November 03, 2004|By John Woestendiek, Patricia Meisol and Stephanie Shapiro | John Woestendiek, Patricia Meisol and Stephanie Shapiro,SUN STAFF
When election officials in Florida failed to mail Herman Post his absentee ballot, the 82-year-old retiree reacted swiftly: He packed his bags, loaded up his Buick LeSabre and pulled out of his driveway in Connecticut for the two-day drive to Boca Raton.
"I've never felt this strongly about an election," the widower explained.
Yesterday morning, a weary but determined Post - who divides his time between Florida and Connecticut - walked into his polling place in Palm Beach County and voted, completing a ballot he had driven 1,396 miles to cast.
It was that kind of day. Invalids got out. Obstacles were overcome. The busy made time. Even longtime nonvoters got a piece of the action; people who had never voted, some in their 40s, cast their first ballots.
Voters turned out in big numbers, particularly in the nation's battleground states, marking Nov. 2, 2004, as the day America woke up.

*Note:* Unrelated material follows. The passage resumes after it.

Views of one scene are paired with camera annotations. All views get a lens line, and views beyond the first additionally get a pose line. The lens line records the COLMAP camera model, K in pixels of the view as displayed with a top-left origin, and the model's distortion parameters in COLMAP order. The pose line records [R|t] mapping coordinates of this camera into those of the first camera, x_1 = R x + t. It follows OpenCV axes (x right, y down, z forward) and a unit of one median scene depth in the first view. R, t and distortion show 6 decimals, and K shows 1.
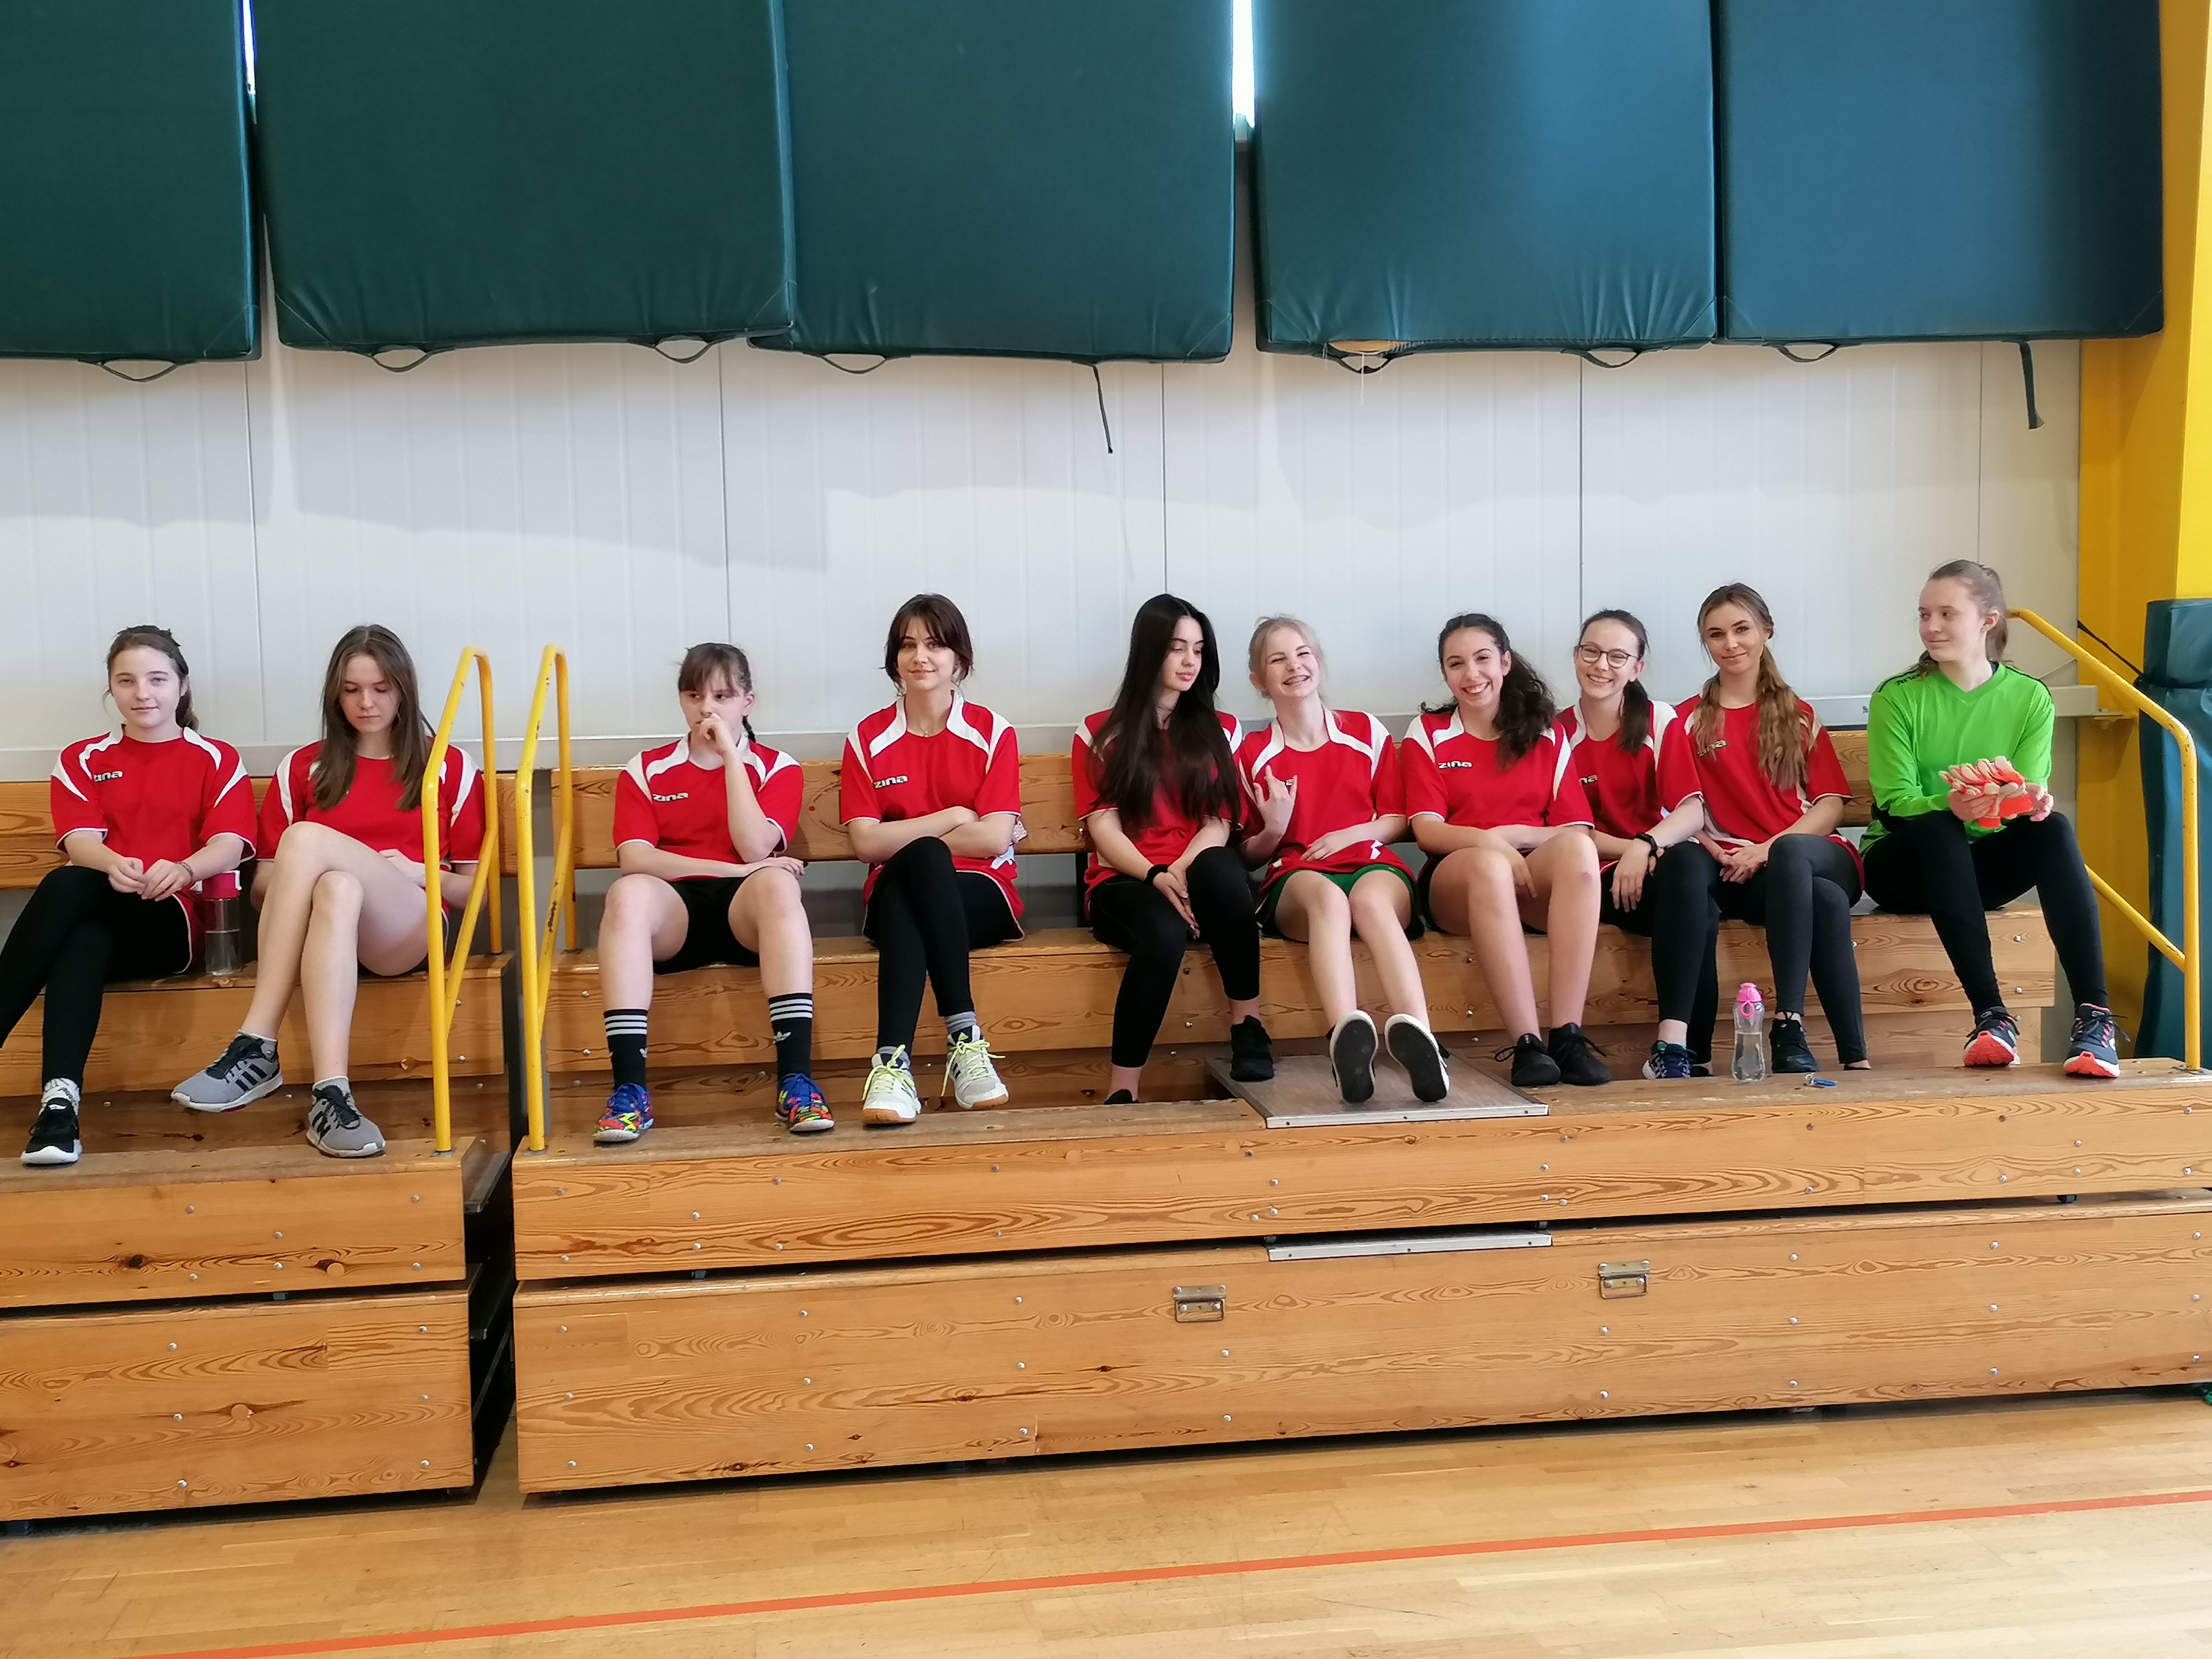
lens RADIAL K [[2413.8, 0, 992.7], [0, 2413.8, 830.2], [0, 0, 1]] dist [0.080035, 0.007272]
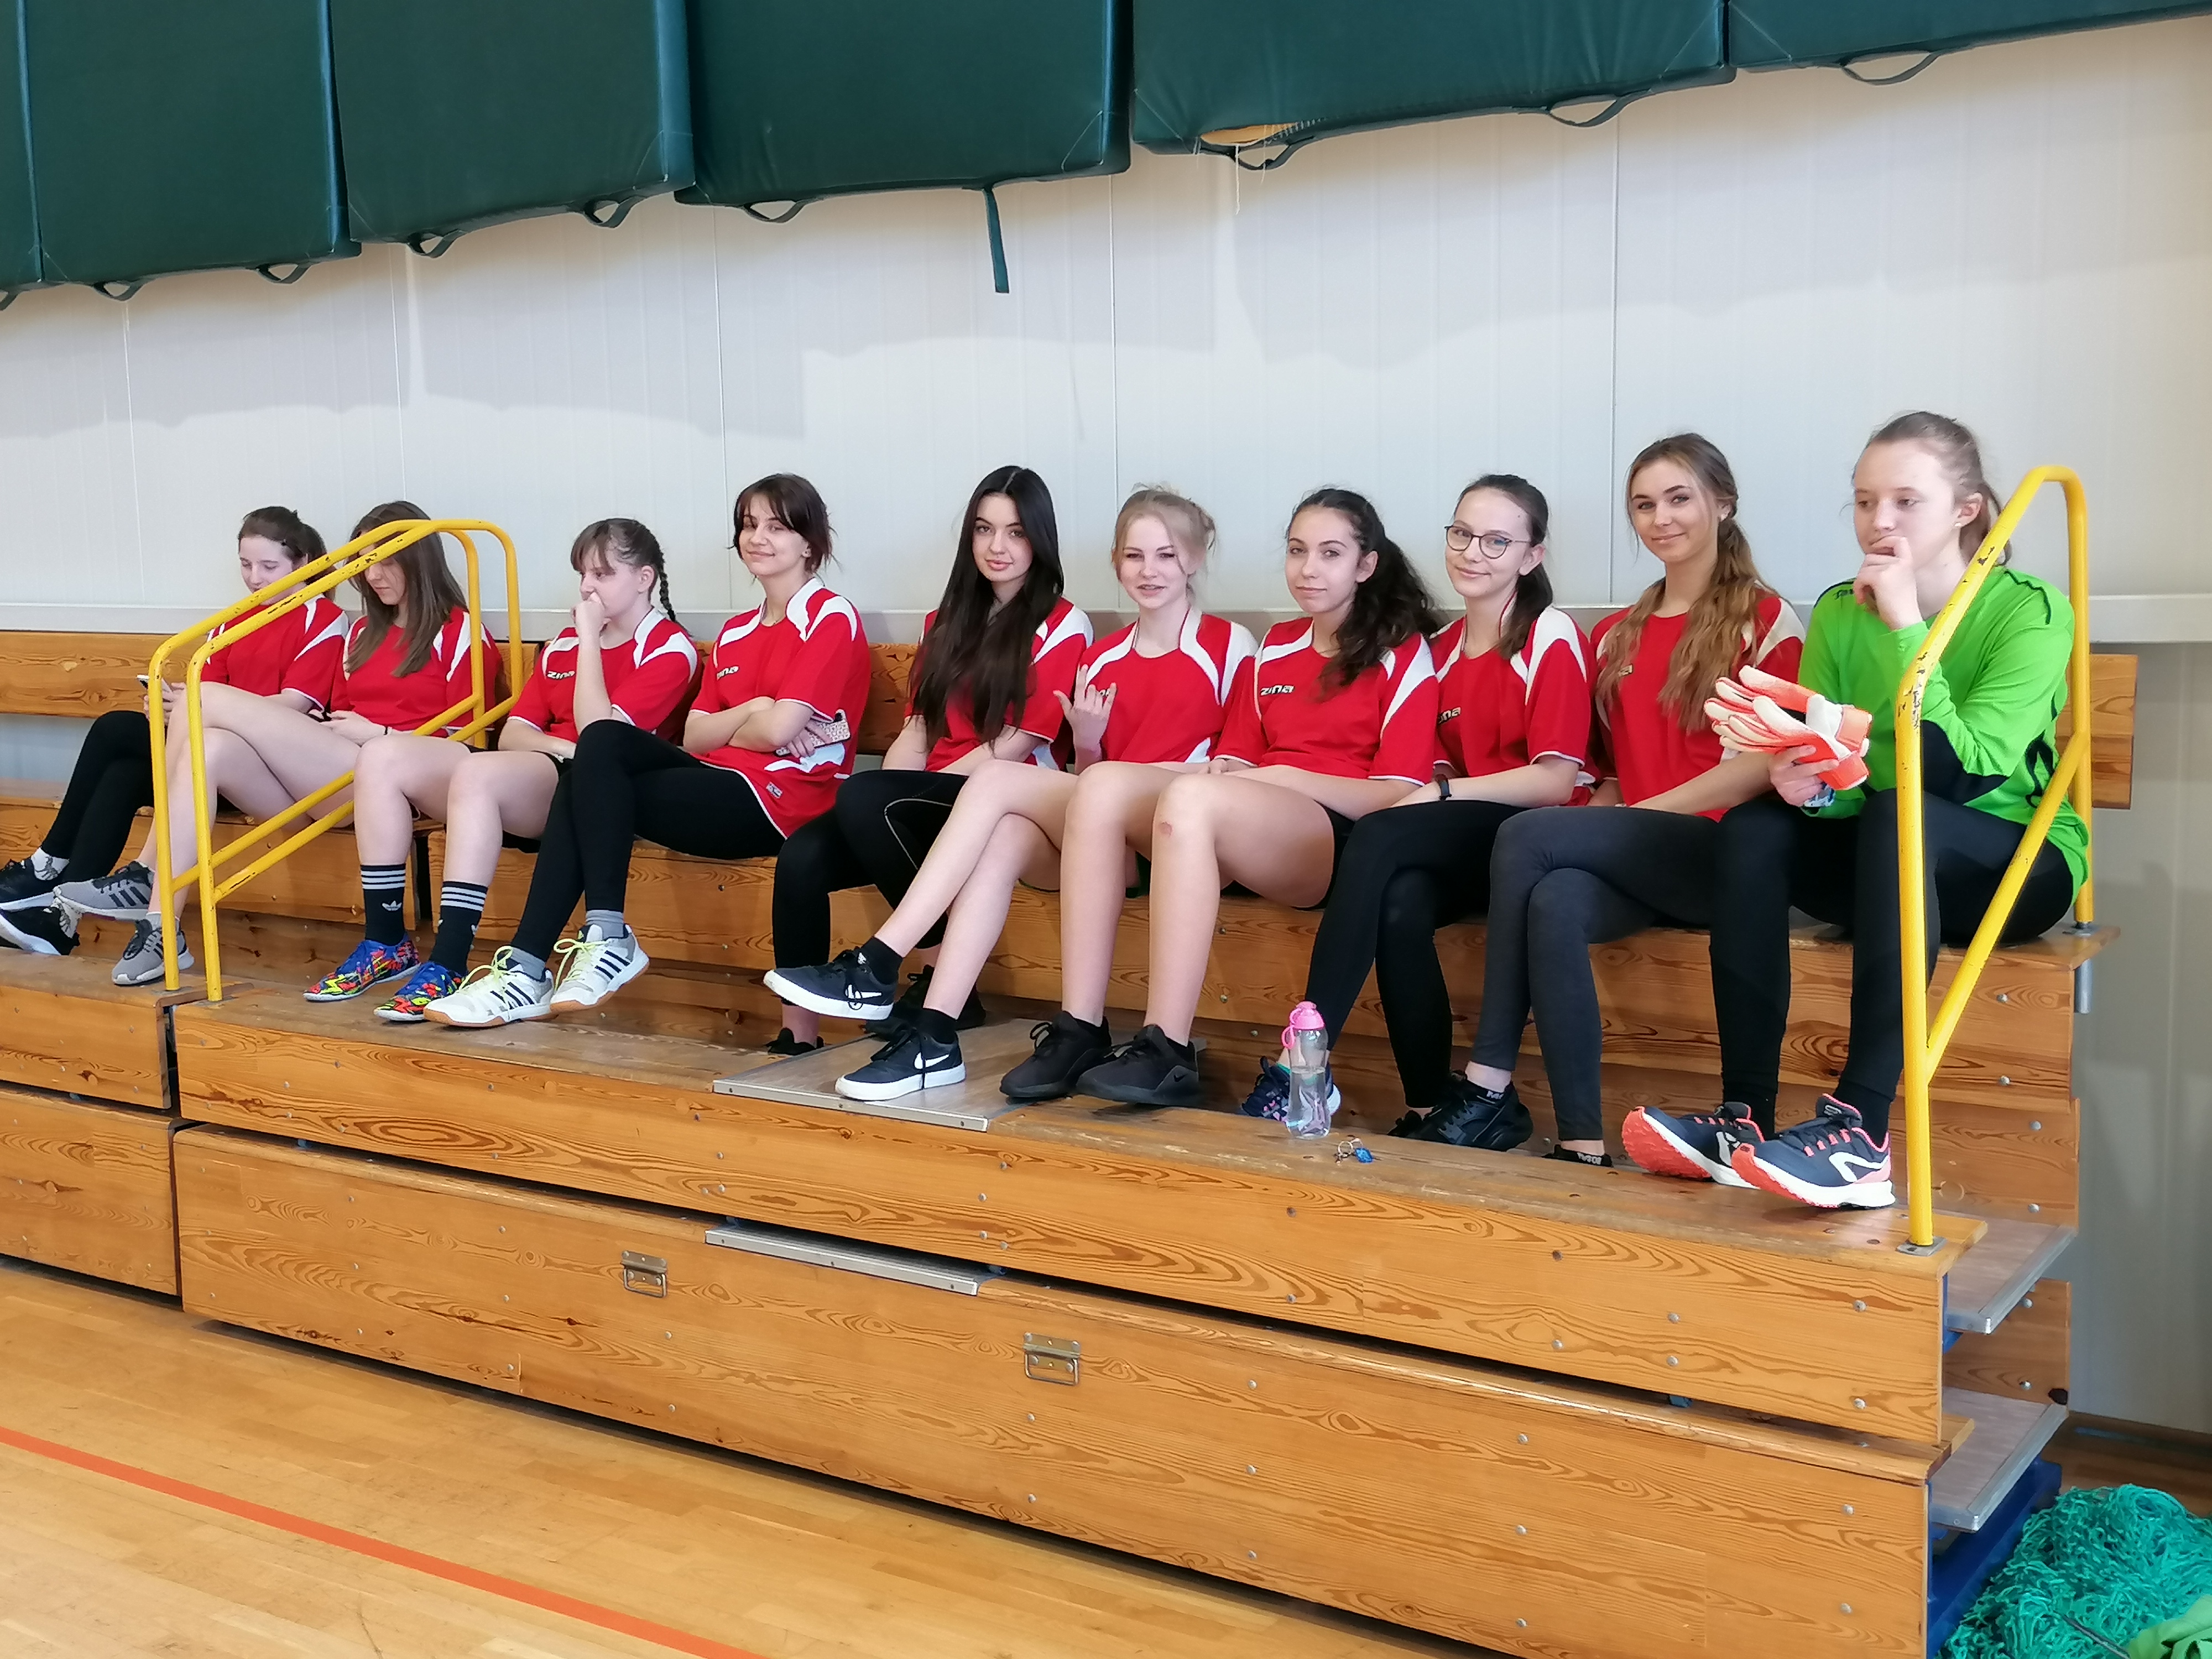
lens RADIAL K [[2413.8, 0, 992.7], [0, 2413.8, 830.2], [0, 0, 1]] dist [0.080035, 0.007272]
pose [[0.737553, 0.088943, -0.669406, 0.743103], [-0.045202, 0.995567, 0.082476, -0.044649], [0.673774, -0.030572, 0.738305, 0.424765]]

It was as if a sleeping giant, after a decades-long rest, was stirring - roaring, even - not harmoniously, but with a fervor not seen since the 1960s.
Suddenly, Americans were taking this voting business seriously, as the ramped-up viewership of the presidential debates, which outpaced even baseball playoff games in television ratings, indicated they might. They thought through the issues, sought clarity, weighed the pros and cons and headed to the polls once they resolved their doubts - sometimes even when they hadn't.
Maybe that was to be expected in the first presidential election since Sept. 11, 2001, a day that left many Americans feeling powerless.
But clearly, there was more than that behind the country's flexing of its electoral muscles.
For some voters, resentment lingered from the court-imposed outcome of the 2000 presidential election. For others, that cliffhanger got across the message that every vote counts. For some, it was the urging of an idol - be it P. Diddy or Curt Schilling - that propelled them. For many, the war in Iraq - their opposition to it, or their fear of switching leaders during it - pushed them to the polls.
And almost all were driven by their intense feelings about the candidates, not so much because they were smitten with one, but because they so loathed the other.
In Baltimore and beyond, in every state Post drove through and more, Americans made their feelings known at the ballot box, many for the first time.
For Shena Ray, a Baltimore barber, it was an awakening.
"I'm 48 years old, and this is the first time I've registered and voted in my life," Ray said. "And it felt good.
"I'd always been under the impression my vote wouldn't matter," Ray said between customers at Park Heights Barber Shop. She registered, for the first time in October. And first thing yesterday morning, she voted.
"It's not just the war," she said. "It's the economy, it's the gas prices, it's just the state of the world. With the mess Bush has gotten the country into, I couldn't see us taking another four years of that."
Kerry Dillon, 28, was also casting her first ballot, even though long lines at her polling place at St. Michael's Hall in Fells Point were making her late for her job at Port Discovery.
"I guess it was laziness that kept me from voting," she said. "I never paid much attention. This time, I realized it was important."
Even the undecided were eager to get to the polls.
Kim McCreedy, serving coffee at Patterson Perk, planned to make the 45-minute drive to Westminster to vote - for whom, she wasn't sure - then return, late, for her afternoon job at the Baltimore Tattoo Museum in Fells Point.
"I'm gonna decide on my way there," said McCreedy, 22, a registered Republican. "I'm right on the line. I don't know what will make me go one way or the other. It could be some little, tiny thing, maybe something I hear on the radio."
Despite her uncertainty, she felt the need to get there. "I have to exercise my right, rather than wait until I'm 40 and sit around and complain."
(Contacted later, McCreedy said she did vote, but declined to say for whom.)
At St. Michael's Hall, Caroline Jacoby didn't flinch when she saw a line of about 25 voters.
"I've been waiting four years," she said, "the end of the line is fine with me."
Jacoby, a National Association for the Advancement of Colored People volunteer who had made get-out-the-vote phone calls Monday night, said few of the people she contacted - all from a list of infrequent voters - needed persuading.
"Pretty much everyone I talked to was ready to vote, including one woman who said she was just waiting at her door."
In Chester County, Pa., the most Republican of Philadelphia's suburban counties, voters seemed giddy with relief.
At the Uwchlan Township Municipal Building, voters chatted and swapped stories about being the center of both candidates' attention. Some had even found themselves hanging up on George Bush and Curt Schilling, the Boston Red Sox (and former Phillies) pitcher, whose taped messages inundated the region.